Telephone: 01392 723612

Extension: (Streatham) 3612

My research aims to increase confidence in projections of future regional climate by building simple, conceptual pictures of the large-scale atmospheric dynamics governing climate phenomena.

 

From Jan 2022 I'll be moving to University of Birmingham as a Lecturer in Atmospheric Science. PhD opportunity here!

 

Projects

  • ArctiCONNECT

In 2021 I joined James Screen’s team investigating the various pathways by which warming of the Arctic has been suggested to influence European climate and extreme weather.
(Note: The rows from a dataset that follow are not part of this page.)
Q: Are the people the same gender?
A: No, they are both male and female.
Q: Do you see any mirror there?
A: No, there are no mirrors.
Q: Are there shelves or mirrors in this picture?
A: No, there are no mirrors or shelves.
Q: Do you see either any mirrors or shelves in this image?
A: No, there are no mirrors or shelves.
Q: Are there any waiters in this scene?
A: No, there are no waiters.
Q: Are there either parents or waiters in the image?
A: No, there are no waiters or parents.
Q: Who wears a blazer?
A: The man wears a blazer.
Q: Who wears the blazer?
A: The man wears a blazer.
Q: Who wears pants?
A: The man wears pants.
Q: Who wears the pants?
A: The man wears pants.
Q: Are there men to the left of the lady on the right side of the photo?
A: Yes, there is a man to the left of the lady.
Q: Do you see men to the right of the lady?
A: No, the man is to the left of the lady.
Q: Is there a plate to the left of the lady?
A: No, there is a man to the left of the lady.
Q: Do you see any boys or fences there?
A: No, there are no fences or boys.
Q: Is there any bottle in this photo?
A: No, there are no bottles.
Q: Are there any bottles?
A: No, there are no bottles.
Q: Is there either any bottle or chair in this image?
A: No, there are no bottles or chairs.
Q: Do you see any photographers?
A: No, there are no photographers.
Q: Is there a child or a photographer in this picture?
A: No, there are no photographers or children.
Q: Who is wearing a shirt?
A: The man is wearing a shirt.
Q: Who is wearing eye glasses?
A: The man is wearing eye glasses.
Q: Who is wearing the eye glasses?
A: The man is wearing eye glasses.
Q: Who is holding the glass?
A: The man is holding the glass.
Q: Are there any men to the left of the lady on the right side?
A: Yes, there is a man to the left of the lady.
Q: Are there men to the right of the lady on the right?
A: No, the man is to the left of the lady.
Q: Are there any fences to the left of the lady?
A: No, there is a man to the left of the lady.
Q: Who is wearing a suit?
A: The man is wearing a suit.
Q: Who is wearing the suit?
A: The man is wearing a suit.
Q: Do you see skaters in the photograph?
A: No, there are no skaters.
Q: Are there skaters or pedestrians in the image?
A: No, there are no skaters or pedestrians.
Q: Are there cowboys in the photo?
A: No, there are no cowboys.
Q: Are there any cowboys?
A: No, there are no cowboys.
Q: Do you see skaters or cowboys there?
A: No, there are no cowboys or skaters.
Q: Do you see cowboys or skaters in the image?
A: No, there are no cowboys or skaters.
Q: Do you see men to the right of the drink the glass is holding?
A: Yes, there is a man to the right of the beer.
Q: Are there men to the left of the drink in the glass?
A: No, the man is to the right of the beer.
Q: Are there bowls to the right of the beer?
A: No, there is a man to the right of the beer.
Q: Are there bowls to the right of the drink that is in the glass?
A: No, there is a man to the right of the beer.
We are using Exeter’s idealised climate modelling framework Isca to pick apart these different proposed mechanisms and identify if and how the Arctic plays a role in European climate.

  • Dynamics of East Asian Monsoon Variability and Change (CSSP China)
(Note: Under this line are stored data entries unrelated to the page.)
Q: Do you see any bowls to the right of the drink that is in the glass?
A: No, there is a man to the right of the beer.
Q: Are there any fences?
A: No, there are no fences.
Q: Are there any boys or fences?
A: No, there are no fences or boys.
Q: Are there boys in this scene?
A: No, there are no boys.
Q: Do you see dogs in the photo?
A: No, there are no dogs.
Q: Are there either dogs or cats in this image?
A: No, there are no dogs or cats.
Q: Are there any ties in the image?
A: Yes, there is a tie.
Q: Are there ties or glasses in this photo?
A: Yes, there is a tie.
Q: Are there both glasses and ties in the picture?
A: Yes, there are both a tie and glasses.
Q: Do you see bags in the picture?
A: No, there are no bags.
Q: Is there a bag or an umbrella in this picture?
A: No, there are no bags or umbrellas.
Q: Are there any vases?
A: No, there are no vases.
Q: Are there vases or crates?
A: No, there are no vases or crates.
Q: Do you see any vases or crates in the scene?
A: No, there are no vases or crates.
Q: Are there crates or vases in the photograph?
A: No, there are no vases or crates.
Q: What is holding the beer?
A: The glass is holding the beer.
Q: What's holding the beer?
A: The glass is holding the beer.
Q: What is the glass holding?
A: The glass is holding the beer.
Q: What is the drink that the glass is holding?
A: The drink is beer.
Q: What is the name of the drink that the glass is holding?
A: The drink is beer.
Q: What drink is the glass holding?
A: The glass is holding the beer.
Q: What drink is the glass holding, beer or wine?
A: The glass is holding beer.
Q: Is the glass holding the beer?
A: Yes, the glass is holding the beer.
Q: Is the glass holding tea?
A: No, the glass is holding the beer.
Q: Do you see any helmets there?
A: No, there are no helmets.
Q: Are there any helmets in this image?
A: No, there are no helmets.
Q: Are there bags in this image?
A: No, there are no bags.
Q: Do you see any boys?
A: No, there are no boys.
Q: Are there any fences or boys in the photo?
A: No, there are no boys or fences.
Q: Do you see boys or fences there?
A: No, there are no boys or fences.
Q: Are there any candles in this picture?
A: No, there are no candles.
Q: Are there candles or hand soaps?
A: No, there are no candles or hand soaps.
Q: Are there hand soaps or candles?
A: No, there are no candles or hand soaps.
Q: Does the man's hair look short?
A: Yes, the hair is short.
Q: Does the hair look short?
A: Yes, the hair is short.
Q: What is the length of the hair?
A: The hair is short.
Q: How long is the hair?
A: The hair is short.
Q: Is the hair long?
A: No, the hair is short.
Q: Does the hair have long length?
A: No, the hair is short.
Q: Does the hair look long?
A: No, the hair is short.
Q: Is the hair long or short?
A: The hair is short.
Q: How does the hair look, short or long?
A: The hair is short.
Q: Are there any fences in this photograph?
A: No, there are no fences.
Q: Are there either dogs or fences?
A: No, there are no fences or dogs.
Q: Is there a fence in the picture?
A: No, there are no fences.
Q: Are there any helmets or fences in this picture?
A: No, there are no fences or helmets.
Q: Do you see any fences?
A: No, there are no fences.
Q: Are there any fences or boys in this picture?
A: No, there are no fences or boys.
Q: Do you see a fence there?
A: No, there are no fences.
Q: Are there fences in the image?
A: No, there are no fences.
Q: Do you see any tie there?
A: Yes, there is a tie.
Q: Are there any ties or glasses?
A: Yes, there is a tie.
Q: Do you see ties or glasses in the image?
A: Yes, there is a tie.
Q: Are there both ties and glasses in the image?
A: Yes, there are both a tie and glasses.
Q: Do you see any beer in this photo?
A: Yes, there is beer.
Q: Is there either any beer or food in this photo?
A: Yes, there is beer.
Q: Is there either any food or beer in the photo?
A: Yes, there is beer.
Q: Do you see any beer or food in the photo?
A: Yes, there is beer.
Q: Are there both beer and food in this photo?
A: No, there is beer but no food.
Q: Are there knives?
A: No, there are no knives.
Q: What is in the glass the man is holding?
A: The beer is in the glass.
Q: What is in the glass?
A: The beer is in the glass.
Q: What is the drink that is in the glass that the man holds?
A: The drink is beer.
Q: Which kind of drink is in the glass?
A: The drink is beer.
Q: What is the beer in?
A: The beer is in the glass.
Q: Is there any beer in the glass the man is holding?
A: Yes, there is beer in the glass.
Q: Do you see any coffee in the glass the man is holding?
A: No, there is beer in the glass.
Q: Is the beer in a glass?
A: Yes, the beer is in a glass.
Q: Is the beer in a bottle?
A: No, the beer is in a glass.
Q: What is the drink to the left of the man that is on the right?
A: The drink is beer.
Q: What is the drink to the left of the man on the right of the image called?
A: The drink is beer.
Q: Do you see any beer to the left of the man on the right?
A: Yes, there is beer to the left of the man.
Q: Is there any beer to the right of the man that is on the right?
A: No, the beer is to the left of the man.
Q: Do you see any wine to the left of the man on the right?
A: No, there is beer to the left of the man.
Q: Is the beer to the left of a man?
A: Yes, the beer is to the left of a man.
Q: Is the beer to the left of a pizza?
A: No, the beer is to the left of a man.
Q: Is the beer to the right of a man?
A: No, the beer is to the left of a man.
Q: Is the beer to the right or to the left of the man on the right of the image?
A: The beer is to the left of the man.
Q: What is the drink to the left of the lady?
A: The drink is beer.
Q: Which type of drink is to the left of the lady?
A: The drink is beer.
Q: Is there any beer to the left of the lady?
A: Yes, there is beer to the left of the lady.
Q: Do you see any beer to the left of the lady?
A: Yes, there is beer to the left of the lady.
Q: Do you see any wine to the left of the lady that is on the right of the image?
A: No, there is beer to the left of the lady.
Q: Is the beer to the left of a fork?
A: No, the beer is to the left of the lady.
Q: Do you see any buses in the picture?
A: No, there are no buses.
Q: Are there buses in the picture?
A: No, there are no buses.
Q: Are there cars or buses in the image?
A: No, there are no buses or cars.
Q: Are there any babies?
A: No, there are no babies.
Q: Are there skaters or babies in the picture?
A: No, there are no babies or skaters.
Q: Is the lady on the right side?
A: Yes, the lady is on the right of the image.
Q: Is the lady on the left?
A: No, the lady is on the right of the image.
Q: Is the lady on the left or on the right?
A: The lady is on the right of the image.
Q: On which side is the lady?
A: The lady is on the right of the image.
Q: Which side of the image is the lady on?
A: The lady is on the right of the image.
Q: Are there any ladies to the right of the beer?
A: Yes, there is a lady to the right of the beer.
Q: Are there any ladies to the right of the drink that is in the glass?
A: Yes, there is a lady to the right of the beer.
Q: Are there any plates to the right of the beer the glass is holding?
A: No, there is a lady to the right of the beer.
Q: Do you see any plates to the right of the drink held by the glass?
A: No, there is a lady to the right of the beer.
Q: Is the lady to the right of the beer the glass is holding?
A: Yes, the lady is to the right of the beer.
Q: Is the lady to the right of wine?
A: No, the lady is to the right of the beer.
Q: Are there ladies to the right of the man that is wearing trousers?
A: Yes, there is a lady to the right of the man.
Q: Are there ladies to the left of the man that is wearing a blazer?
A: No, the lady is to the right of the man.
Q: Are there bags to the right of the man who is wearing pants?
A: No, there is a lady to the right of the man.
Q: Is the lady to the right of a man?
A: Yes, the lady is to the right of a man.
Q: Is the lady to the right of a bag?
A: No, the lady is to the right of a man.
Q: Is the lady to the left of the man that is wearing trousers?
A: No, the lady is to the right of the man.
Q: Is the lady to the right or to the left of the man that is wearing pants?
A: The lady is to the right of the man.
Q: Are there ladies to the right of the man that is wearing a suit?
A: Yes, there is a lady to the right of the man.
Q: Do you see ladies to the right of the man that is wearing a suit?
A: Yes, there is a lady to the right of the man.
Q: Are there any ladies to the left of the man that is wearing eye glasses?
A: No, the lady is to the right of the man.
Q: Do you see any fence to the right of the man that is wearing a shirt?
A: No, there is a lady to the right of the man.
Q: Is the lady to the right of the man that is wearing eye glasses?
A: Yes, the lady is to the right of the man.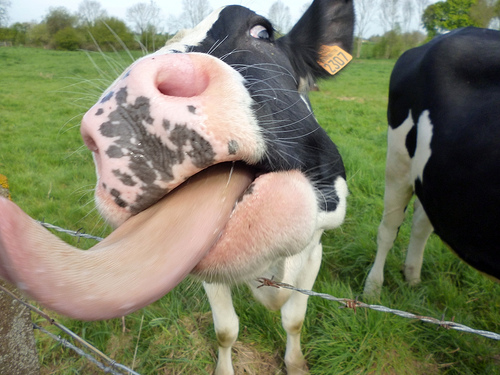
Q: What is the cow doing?
A: Sticking out it's tongue.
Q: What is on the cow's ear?
A: A tag.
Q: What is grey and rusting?
A: Fence.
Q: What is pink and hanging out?
A: Tongue.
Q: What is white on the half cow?
A: Legs.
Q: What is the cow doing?
A: Sticking out its tongue.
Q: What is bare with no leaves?
A: Trees.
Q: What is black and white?
A: Cows.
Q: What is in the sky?
A: Nothing.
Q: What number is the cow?
A: 2307.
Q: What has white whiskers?
A: Cow.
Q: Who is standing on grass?
A: The cows.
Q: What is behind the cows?
A: Trees.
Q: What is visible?
A: A tongue.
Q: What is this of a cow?
A: Tongue.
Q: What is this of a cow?
A: A leg.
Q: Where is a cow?
A: Field.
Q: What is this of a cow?
A: The tongue.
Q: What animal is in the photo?
A: Cow.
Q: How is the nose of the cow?
A: Mottled.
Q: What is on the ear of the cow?
A: Tag.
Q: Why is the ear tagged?
A: Identification.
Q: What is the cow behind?
A: Barbed wire.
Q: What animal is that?
A: A cow.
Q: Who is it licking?
A: The photographer.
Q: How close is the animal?
A: Enough to get the camera licked.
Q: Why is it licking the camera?
A: The camera is close to its mouth.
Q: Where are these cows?
A: On an open field.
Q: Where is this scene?
A: On a ranch.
State-of-the-art climate models show a variety of rainfall biases in the seasonality of the East Asian Summer Monsoon. Troublingly, in many cases these are similar or greater in size than the future rainfall changes the model predicts. Working with Hugo Lambert and Geoff Vallis, I am using simple understanding built up from idealised models to break down processes causing these biases and to try to improve our confidence in future change.

 

Previous work

  • Latent heat feedbacks onto climate 

Before coming to Exeter, I studied for my PhD in the Space and Atmospheric Physics group at Imperial College London, supervised by Arnaud Czaja and Joanna Haigh. My work there investigated the effects of latent heat release by water vapour on the climate system in aquaplanet models, in particular the effects on heat transport by midlatitude storms. My PhD thesis can be found here. 
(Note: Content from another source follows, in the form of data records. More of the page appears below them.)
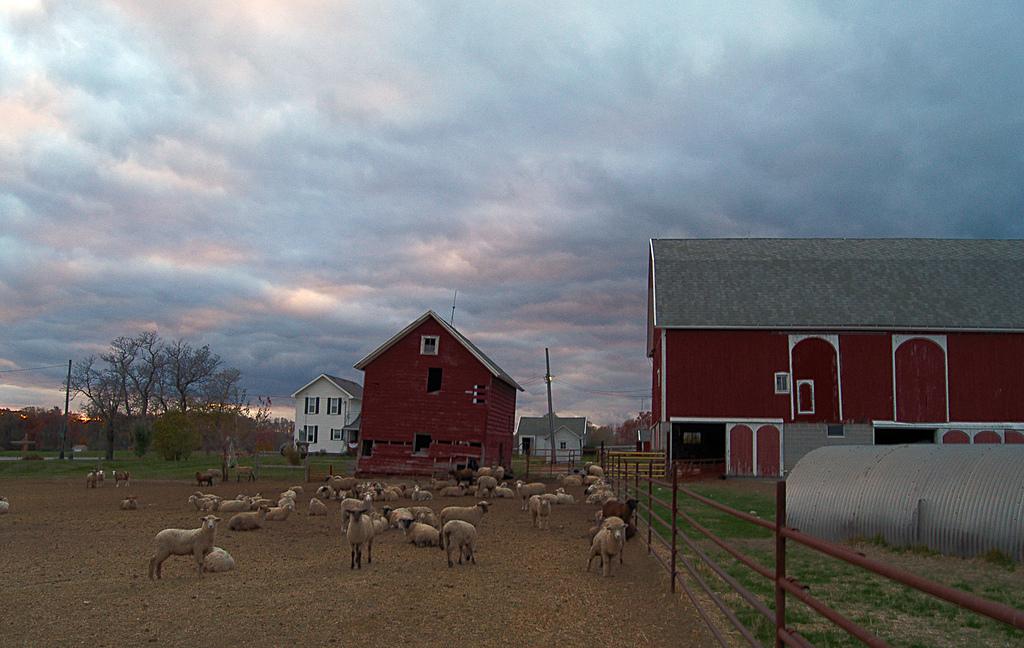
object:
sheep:
[150, 514, 226, 582]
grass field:
[0, 475, 734, 648]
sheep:
[228, 505, 271, 531]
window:
[421, 335, 441, 356]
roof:
[649, 238, 1022, 329]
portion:
[273, 286, 341, 317]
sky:
[0, 0, 1022, 435]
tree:
[151, 409, 198, 461]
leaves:
[194, 344, 229, 371]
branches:
[184, 361, 223, 414]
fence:
[602, 452, 1023, 647]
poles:
[775, 481, 786, 626]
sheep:
[120, 495, 140, 511]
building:
[288, 373, 362, 458]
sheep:
[602, 498, 640, 541]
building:
[353, 309, 525, 478]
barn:
[646, 238, 1023, 478]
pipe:
[781, 529, 1024, 628]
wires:
[58, 359, 71, 459]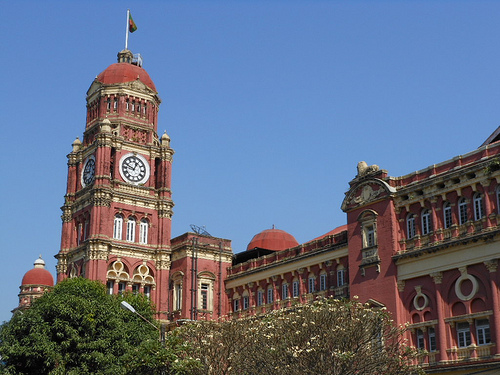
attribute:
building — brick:
[17, 9, 498, 373]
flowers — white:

  • Simple radiation scheme

As part of my PhD work, I developed a simple three band radiation scheme for the MITgcm. This accounts for water vapour and carbon dioxide, and separates the spectrum into shortwave, longwave window, and longwave non-window components, providing a more realistic alternative to using fixed optical depths, while still being fast to run. During a visit to MIT, working with John Marshall, in November 2015 I helped to incorporate this into the model source code repository, and it is available here. An adapted version of this scheme is also available in Isca.